Players learn that a strange signal drew Selene to Atropos, labeled “White Shadow,” and she desperately searches for its origin and meaning.
But strangest of all, during Selene’s journey, she occasionally encounters what seems to be an Earth house hidden amid the alien growth – a place that clearly has some ties to her own past. When players approach the house, the view shifts to first-person, and Selene can wander the house, though there are doors she won’t initially open, seemingly because of some trauma connected to her time there.
The storyline is built to unfold gradually over the course of many runs and lives through the game, which has the potential to lend a linking nature between the many playthroughs that players may inevitably confront on the journey to answers.
Sweet PS5 Exclusive Action
While there are plenty of fascinating trappings that add intrigue and replayability to Returnal’s appeal, it will all be for naught if the shooting, speed, and overall action aren’t up to snuff.
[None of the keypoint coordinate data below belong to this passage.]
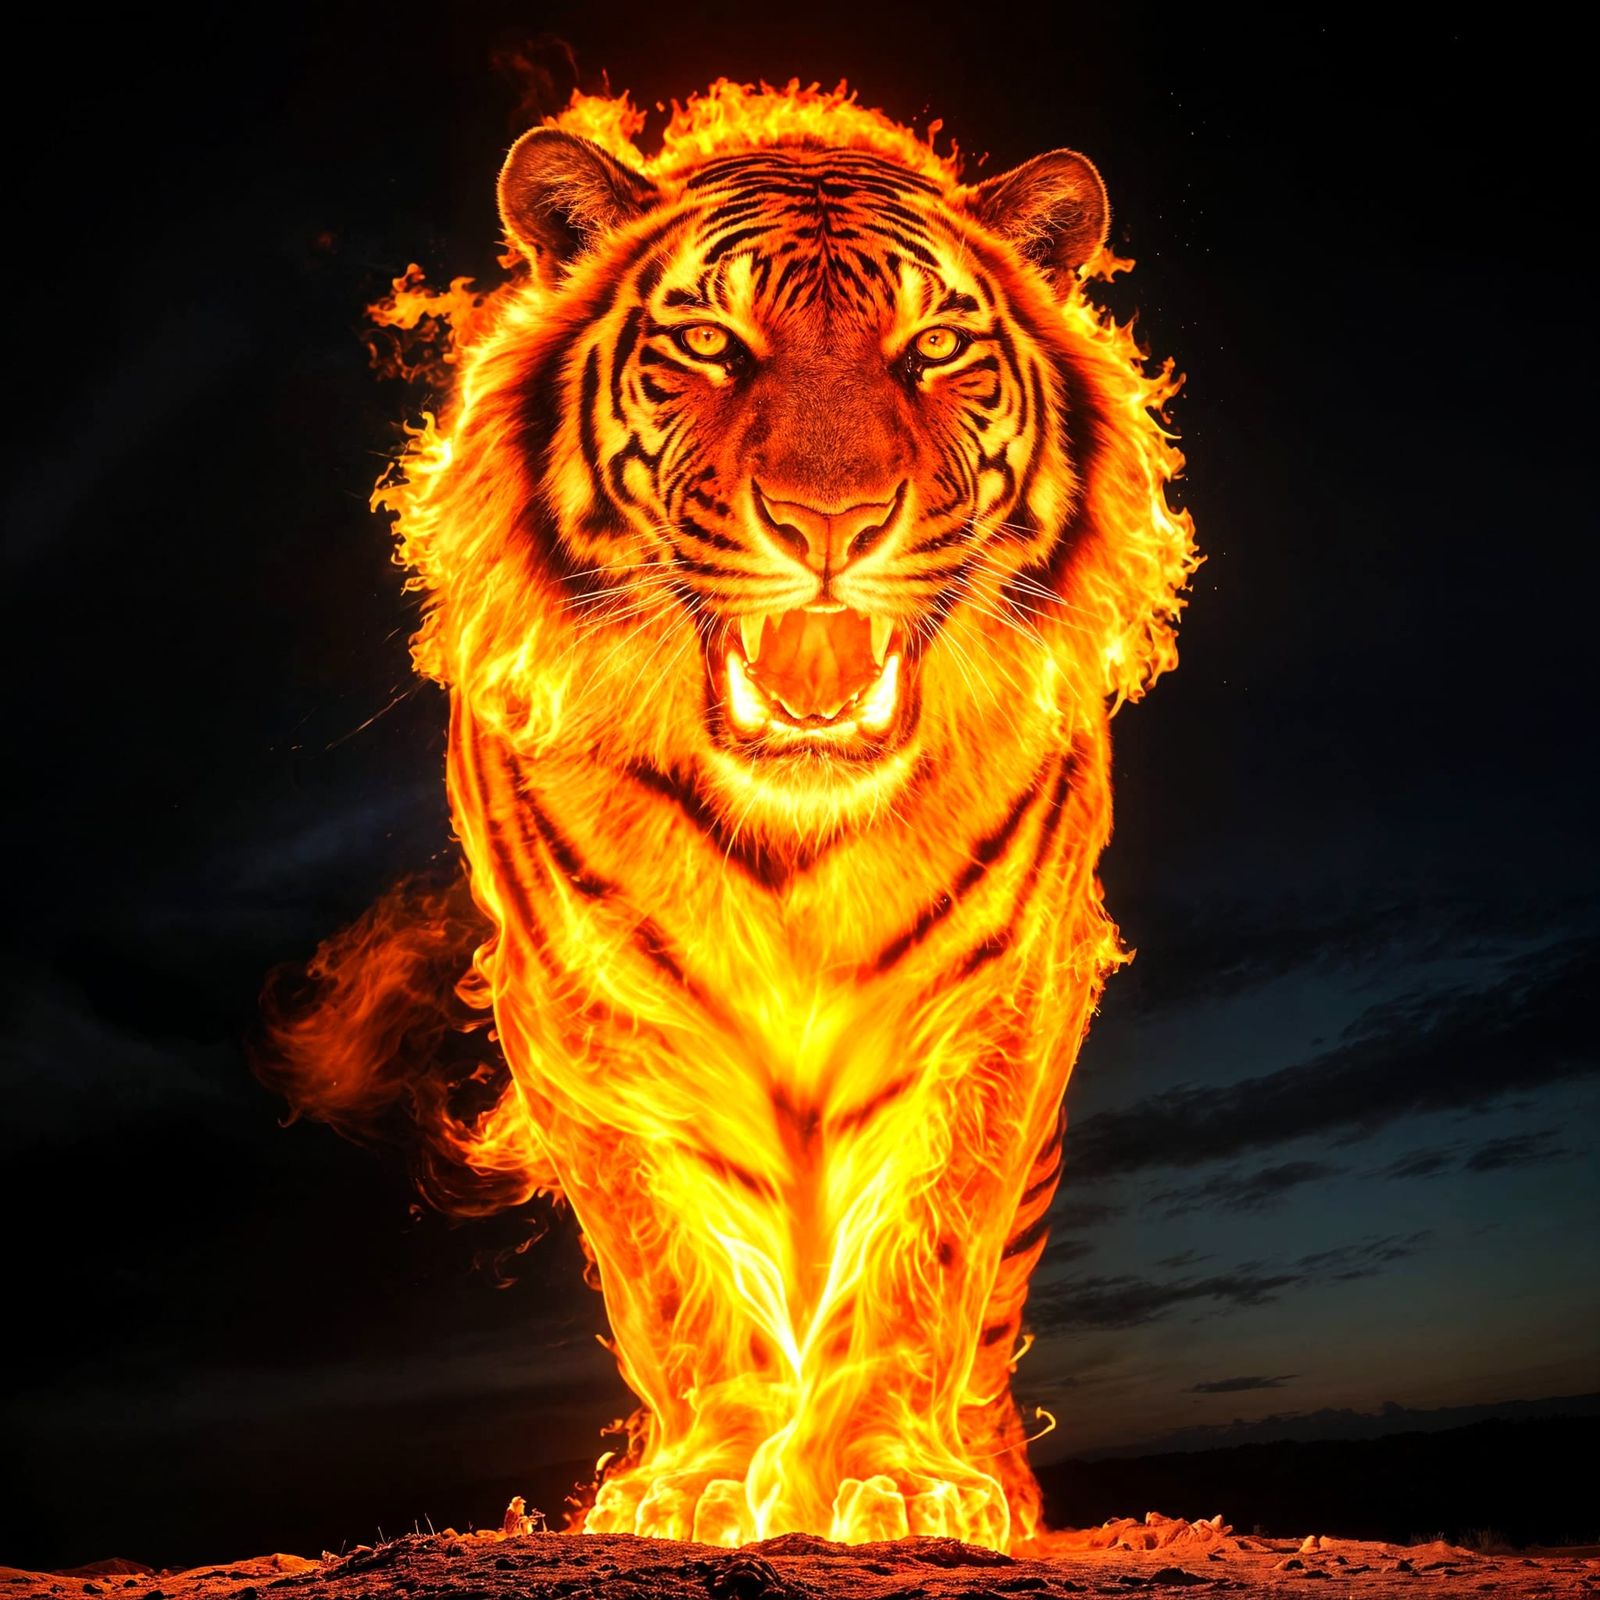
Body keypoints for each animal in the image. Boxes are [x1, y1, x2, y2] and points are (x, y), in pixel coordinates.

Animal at [263, 85, 1195, 1556]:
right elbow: (672, 1265)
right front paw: (702, 1482)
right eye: (707, 342)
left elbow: (927, 1242)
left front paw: (909, 1480)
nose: (832, 521)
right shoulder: (584, 1016)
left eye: (936, 347)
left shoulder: (1002, 998)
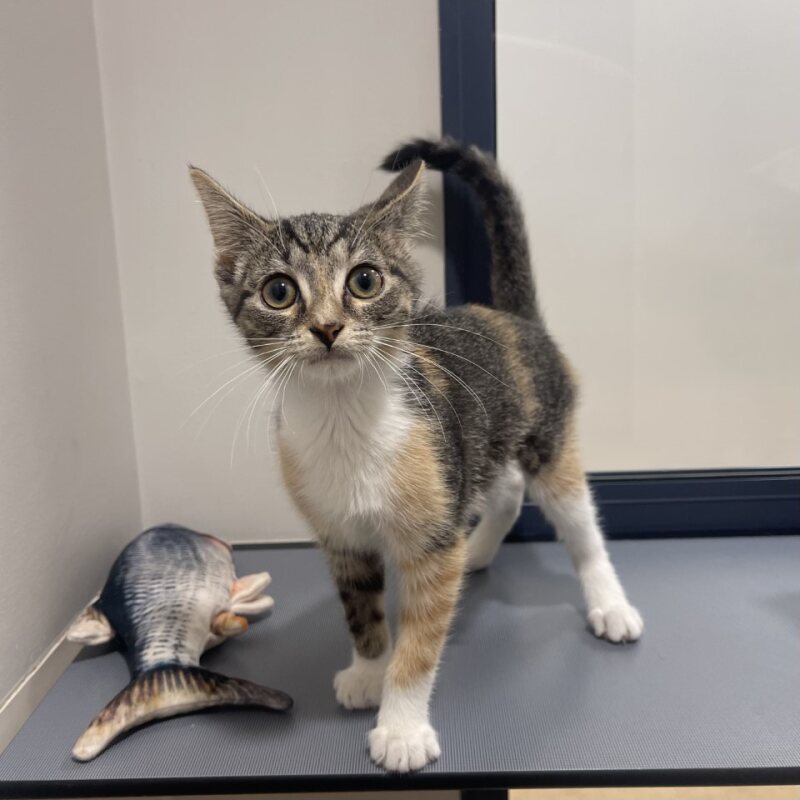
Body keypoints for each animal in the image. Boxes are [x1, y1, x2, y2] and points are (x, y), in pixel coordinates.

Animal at [190, 138, 643, 773]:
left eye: (364, 281)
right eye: (279, 291)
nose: (327, 328)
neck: (345, 421)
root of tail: (514, 317)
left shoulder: (431, 541)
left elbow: (422, 639)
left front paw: (401, 727)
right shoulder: (342, 537)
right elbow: (362, 611)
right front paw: (367, 672)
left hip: (548, 440)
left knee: (578, 521)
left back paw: (609, 603)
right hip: (475, 451)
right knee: (503, 489)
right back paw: (477, 550)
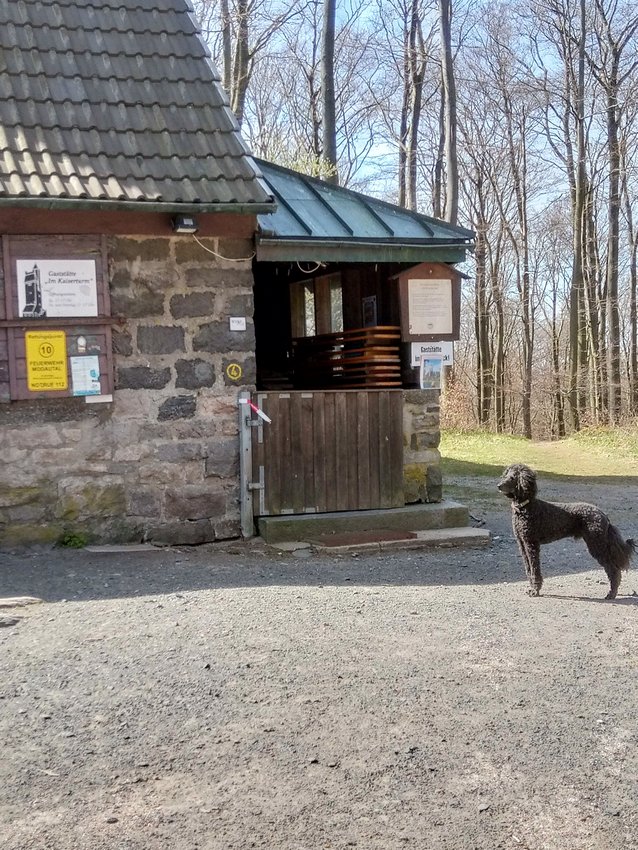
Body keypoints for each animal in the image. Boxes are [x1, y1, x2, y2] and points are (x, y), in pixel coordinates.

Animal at [500, 464, 636, 596]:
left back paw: (611, 594)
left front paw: (535, 591)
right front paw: (532, 588)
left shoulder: (531, 544)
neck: (525, 508)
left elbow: (535, 569)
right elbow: (529, 569)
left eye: (512, 478)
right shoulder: (522, 543)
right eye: (506, 475)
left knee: (613, 569)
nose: (499, 486)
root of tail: (603, 515)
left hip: (597, 544)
The full picture there won’t come into focus until I’ve had a chance to play it for myself, but the combat I saw in the hands-off demo looks very promising.
In keeping with Housemarque’s arcade history, many of the battles draw heavily on the “bullet-hell” tradition of constant attacks pouring out across the screen, demanding the player dodge, run, and dash to safety, even while pumping out counterattacks. There’s a twitchy, fast-moving quality to the action that is sure to remind players of the team’s other work on titles like Resogun.
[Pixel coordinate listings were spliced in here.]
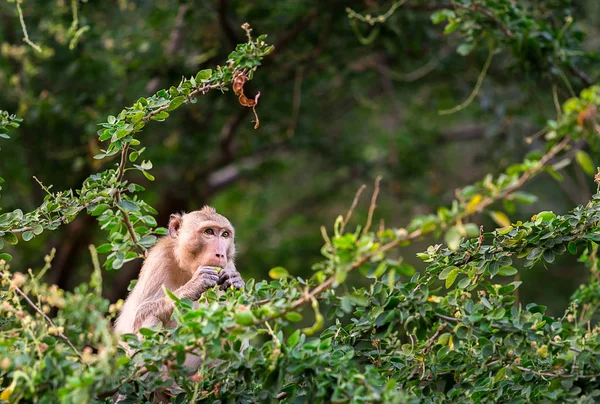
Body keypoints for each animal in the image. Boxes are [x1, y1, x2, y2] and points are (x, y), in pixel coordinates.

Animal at [113, 205, 245, 334]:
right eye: (209, 231)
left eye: (225, 234)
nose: (220, 255)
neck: (186, 268)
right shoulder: (159, 259)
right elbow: (139, 315)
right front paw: (194, 285)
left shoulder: (228, 265)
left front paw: (235, 281)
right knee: (151, 318)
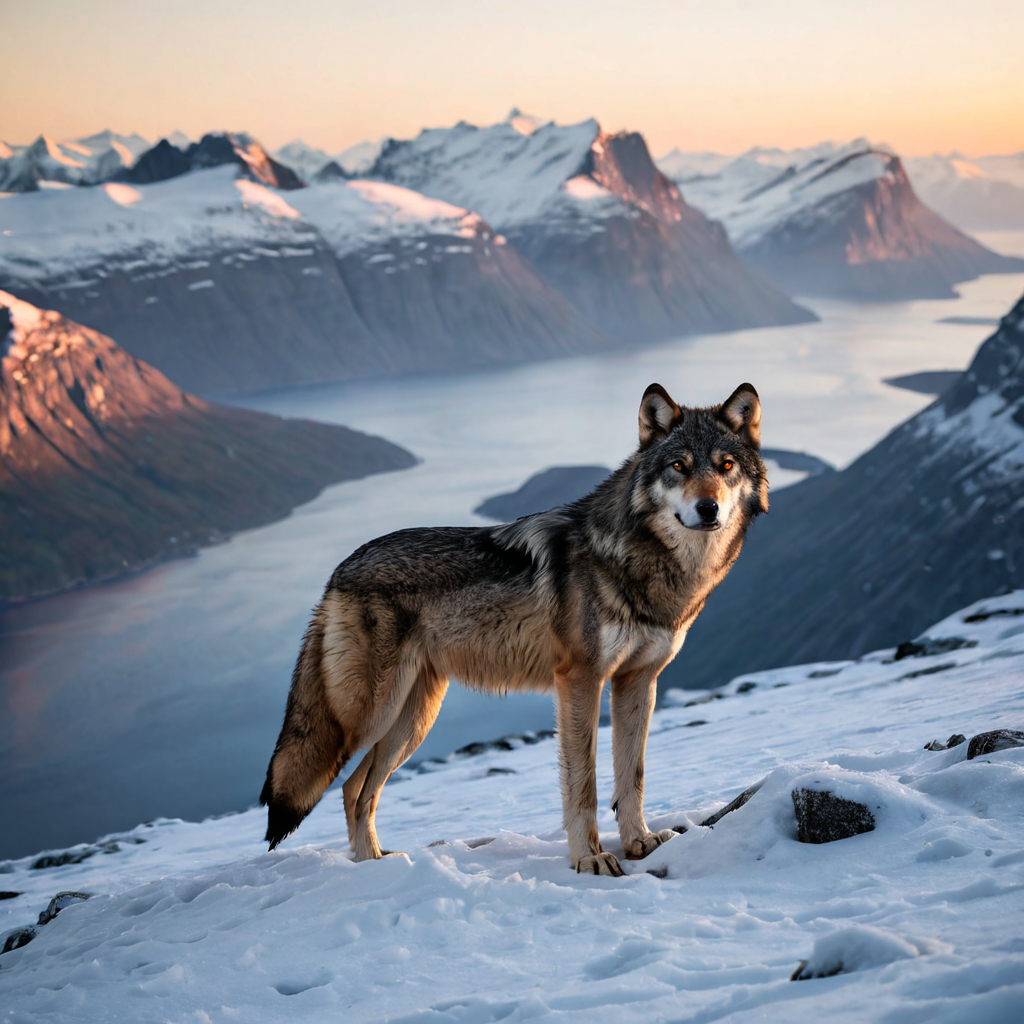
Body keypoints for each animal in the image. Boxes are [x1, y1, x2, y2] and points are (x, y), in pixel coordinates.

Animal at [261, 382, 767, 875]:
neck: (645, 564)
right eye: (679, 466)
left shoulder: (638, 681)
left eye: (725, 466)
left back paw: (380, 866)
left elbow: (633, 774)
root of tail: (338, 571)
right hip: (368, 716)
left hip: (413, 719)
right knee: (347, 785)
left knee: (357, 790)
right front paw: (589, 859)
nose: (708, 508)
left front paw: (638, 843)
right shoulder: (580, 680)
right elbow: (584, 783)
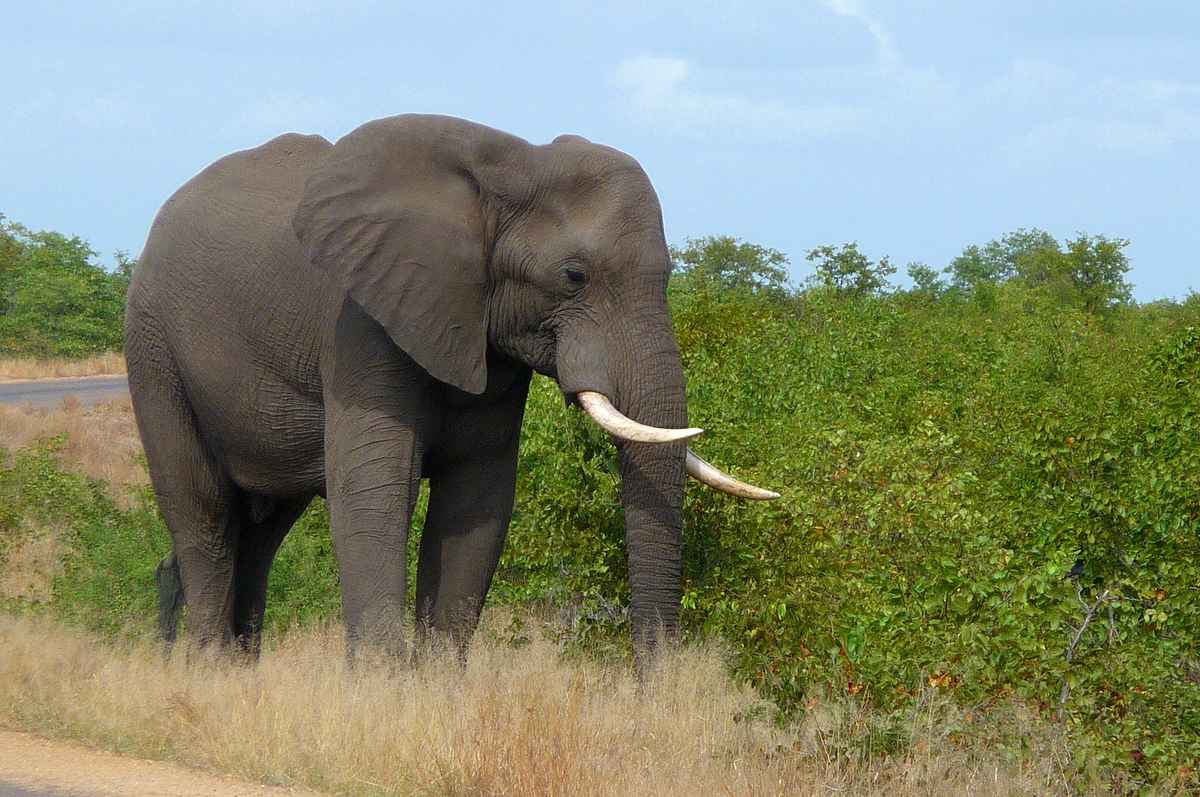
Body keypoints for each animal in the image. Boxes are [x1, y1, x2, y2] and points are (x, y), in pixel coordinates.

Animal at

Beyond that, the quality of the action is especially high, thanks to the game’s exclusive appearance on PS5. One of a handful of games so far that have been exclusively built to cater to the PS5’s potential, the onscreen visuals (and especially particle and weapon effects) are a sight to behold. Housemarque told me that their team is also investing heavily in leveraging the PS5’s 3D audio tech to create increased atmospheric immersion; plan to play with a headset if you can. In addition, the team is also exploring ways to capitalize on the PS5’s awesome DualSense controller; for instance, the adaptive trigger feature will be used on the L2 aim button, letting you get a focused zoom by pulling the trigger halfway, but also letting you push past the resistance so that the weapon will switch into alt-fire.
We don’t have long to wait until we can all try out Returnal for ourselves. The game is targeting a full release on April 30, exclusively for PlayStation 5. In the meantime, if the idea of Housemarque’s great eye for action has you excited, the team’s earlier games, including Resogun, remain as fun now as on the day they released – go check them out!